Safe and Humane Schools Task Force Recommendations for the New Administration
Schools play a central role in communities. As prime settings of connection, development, and intervention for children and youth, they should be safe, reliable, positive, and inclusive. Our schools should attend to and support the development of the whole child. In addition to imparting knowledge and curricula, schools and teachers should foster student development, including critical thinking skills, intellectual curiosity, and socio-emotional skills, resulting in an informed, socially responsible, civic-minded population. Schools and teachers must be trauma-informed and culturally sensitive in order to respond to students’ needs and experiences. And it is critical that communities engage in this work building on community strengths in their support of schools.
When we observe the current situation of schools in the U.S., we note substantial issues of inequity and social justice; these issues have been exacerbated by the COVID-19 pandemic. From inequities in educational infrastructure, access and resources, disparities in educational opportunities (even within the same communities or districts), and disproportionate disciplinary practices, many of these issues stem from current policies and practices in place. The Safe and Humane Schools Task Force makes the following recommendations to the Biden/Harris administration.
Recommendations
- Reinstitute guidance documents former Education Secretary Betsy DeVos revoked that had protected the rights of children with disabilities.
- Reverse Betsy DeVos’ “school choice” policies, which have directed federal dollars away from many public schools that need it more. Federal dollars should be used to strengthen our public school systems and their schools; efforts toward “choice” (e.g., private school vouchers, funds for home-schooling or private, religiously-based schools) dilute monies that could benefit a larger proportion of our population.
- Extend public education to include universal, high-quality pre-kindergarten.

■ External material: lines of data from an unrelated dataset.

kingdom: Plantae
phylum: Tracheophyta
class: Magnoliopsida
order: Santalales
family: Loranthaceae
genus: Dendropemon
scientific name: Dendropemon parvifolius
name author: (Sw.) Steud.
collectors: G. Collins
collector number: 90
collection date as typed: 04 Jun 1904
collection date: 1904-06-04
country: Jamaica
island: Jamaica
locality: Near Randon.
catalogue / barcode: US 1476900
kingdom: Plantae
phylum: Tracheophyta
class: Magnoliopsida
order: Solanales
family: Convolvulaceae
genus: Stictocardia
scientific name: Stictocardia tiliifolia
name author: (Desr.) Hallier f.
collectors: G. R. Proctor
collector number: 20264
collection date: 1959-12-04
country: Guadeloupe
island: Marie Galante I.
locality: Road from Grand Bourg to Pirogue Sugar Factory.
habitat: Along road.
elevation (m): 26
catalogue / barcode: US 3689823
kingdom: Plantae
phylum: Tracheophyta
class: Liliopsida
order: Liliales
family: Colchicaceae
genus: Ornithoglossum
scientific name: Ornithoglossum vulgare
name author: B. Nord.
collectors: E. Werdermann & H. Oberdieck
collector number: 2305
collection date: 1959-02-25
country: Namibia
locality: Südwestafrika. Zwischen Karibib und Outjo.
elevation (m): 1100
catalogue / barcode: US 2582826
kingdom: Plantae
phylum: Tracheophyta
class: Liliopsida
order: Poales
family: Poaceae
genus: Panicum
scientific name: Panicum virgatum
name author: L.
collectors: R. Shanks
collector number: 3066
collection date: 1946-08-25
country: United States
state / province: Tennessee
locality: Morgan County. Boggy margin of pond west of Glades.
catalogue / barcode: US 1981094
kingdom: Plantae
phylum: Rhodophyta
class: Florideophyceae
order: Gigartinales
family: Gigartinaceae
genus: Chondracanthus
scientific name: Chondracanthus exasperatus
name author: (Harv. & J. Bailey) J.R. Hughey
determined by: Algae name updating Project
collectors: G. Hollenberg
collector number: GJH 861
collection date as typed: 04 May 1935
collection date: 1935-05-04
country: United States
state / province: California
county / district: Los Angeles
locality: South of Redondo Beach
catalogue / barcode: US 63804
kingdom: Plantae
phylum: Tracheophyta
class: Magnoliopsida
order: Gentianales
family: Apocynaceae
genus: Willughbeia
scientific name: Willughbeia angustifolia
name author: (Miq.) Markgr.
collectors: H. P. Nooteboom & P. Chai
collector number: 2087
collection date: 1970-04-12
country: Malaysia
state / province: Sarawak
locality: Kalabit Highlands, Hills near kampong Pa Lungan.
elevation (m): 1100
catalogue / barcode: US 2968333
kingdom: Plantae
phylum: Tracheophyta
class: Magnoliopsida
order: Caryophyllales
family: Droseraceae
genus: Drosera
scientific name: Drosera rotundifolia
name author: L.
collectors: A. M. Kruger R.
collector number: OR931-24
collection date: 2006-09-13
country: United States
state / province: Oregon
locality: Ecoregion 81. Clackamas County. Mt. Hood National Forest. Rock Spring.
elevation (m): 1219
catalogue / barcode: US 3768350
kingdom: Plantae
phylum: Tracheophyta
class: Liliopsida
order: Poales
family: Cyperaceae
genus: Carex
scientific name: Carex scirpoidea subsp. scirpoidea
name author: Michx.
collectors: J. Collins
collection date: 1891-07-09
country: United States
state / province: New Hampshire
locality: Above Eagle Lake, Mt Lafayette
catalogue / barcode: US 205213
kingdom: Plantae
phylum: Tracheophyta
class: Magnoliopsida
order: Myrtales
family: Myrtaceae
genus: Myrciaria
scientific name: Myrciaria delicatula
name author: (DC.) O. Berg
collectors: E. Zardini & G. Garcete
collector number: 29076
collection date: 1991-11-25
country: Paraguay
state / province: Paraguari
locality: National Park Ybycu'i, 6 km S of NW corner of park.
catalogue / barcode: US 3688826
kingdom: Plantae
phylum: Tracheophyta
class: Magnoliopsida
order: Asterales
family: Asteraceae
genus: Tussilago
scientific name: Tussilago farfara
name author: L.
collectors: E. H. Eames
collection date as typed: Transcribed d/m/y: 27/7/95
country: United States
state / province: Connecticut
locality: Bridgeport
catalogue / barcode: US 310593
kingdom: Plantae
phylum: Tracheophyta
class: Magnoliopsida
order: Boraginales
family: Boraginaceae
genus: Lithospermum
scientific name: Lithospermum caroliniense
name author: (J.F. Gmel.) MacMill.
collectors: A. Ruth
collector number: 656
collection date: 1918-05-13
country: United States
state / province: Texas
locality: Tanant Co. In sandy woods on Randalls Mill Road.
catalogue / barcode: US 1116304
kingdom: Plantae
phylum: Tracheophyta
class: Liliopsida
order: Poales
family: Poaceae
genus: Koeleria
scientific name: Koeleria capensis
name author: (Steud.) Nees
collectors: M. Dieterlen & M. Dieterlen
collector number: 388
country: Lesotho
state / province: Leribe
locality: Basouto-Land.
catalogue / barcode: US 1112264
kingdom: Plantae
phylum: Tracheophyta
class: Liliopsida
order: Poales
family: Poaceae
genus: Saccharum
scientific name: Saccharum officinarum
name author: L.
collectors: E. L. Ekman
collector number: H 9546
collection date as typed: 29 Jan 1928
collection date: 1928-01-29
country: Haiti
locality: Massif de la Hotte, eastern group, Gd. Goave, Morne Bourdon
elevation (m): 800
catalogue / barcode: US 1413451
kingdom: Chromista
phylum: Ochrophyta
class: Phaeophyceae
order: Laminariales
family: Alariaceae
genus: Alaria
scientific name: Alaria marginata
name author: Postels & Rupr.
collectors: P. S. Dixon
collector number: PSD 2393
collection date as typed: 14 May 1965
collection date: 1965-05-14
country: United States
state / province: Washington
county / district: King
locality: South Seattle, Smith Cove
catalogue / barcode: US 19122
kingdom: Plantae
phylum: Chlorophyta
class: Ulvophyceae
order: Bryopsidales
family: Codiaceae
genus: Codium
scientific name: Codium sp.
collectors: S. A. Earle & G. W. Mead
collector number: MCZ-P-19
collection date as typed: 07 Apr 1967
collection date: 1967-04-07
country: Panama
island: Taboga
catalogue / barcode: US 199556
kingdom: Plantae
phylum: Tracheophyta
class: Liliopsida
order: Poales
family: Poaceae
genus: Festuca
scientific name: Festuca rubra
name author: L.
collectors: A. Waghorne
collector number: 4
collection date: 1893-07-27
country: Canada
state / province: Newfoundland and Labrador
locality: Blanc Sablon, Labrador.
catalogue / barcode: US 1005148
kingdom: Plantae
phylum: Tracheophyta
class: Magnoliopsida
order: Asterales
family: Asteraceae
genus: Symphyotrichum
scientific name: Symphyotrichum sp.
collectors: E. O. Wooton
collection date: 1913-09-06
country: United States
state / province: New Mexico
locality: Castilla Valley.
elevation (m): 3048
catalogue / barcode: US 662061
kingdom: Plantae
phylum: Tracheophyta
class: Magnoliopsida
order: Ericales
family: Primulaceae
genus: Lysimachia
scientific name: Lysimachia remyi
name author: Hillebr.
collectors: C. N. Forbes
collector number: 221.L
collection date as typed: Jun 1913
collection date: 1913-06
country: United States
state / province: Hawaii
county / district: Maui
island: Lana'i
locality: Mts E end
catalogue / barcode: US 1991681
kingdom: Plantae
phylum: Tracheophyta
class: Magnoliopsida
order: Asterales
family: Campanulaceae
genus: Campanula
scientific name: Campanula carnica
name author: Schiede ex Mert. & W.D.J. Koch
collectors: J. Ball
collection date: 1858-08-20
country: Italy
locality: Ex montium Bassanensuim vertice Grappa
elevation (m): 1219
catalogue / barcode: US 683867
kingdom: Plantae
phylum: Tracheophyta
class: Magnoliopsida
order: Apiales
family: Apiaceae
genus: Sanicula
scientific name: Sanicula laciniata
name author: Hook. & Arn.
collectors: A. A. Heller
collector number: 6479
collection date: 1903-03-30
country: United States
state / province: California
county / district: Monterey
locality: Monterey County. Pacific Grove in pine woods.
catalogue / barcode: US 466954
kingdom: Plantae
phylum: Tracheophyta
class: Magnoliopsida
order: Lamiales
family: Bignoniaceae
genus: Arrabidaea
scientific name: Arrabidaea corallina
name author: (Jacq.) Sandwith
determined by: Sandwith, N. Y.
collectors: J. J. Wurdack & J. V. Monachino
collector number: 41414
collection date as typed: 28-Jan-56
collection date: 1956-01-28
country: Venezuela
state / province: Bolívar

- To receive federal funding for education, grantees must:
- Use a culturally representative curriculum;
- Culturally relevant education (Aronson & Laughter, 2016 – drawing on Gray, 2010 and Ladson-Billings, 1994):
- Uses constructivist methods to develop bridges connecting students’ cultural references to academic skills and concepts; a culturally relevant classroom is inclusive of all students.
- Engages students in critical reflection about their lives and societies; it is crucial to use inclusive curricula and activities to support analysis of all cultures present.
- Facilitates students’ cultural competence – learn about their own and others’ cultures and develop pride.
- Unmasks, exposes and confronts oppressive systems and challenges power structures.
- Incorporate time for teachers/staff to be reflexive about (1) their attitudes and beliefs about other cultures and (2) their cultural frames of references; and provide time for teachers to expand on their knowledge about other cultures regardless of the diversity in their classroom (Rychly & Graves, 2012).
- Culturally relevant education (Aronson & Laughter, 2016 – drawing on Gray, 2010 and Ladson-Billings, 1994):
- Use culturally responsive and competent approaches (monitored through impact statements at time of reporting);
- Review of teaching math, science, social studies, history, and English Language Arts using a culturally responsive education framework (Aguirre & Zavala 2013; Aronson & Laughter, 2016; Johnson, 2011)
- Review of teaching math using culturally responsive teaching – themes of cultural identity, instructional engagement, educator reflection, high expectations, student critical thinking, social justice, and collaboration (Abdulrahim & Orosco, 2020)
- Include relationship-building among school, teacher, family and community (Farinde-Wu, Glover & Williams, 2017)
- Increase mental health workers within schools; Professional standards recommend at least one counselor and one social worker for every 250 students and at least one nurse and one psychologist for every 750 students and every 700 students respectively. These staffing recommendations reflect a minimum requirement- 47 states and DC don’t meet these minimum requirements (ACLU report, 2019).
- Integrate social-emotional learning (SEL) programs from pre-K to 12th grade. Considerable research documents the value of evidence-based SEL programming for a host of short- and longer-term outcomes, from improved academic achievement and more positive classroom behavior and interpersonal functioning to higher social-emotional skills and attitudes and multiple indicators of well-being (more positive social behavior; lower rates of emotional distress, conduct problems, drug use; see CASEL.org; Durlak et al.,. 2011; Taylor et al., 2017).
- Use a culturally representative curriculum;
- Invest in public school systems, especially those that have historically been underfunded.
- Strengthen federal workforce development efforts to train, recruit, and retain high quality teachers and administrators, especially from groups not currently well-represented in education.
- Expand Americorps and Teach Across America to focus on to align with a vision of safe and humane schools.
- Review and update national standardized testing to reflect requirements that are inclusive of culturally representative curriculum.
- Develop federal legislation that prohibits punitive punishment (suspension and expulsion) in pre-K and elementary schools and integrate restorative justice in schools.
- Use research and evaluation to guide policy and decision making related to school safety.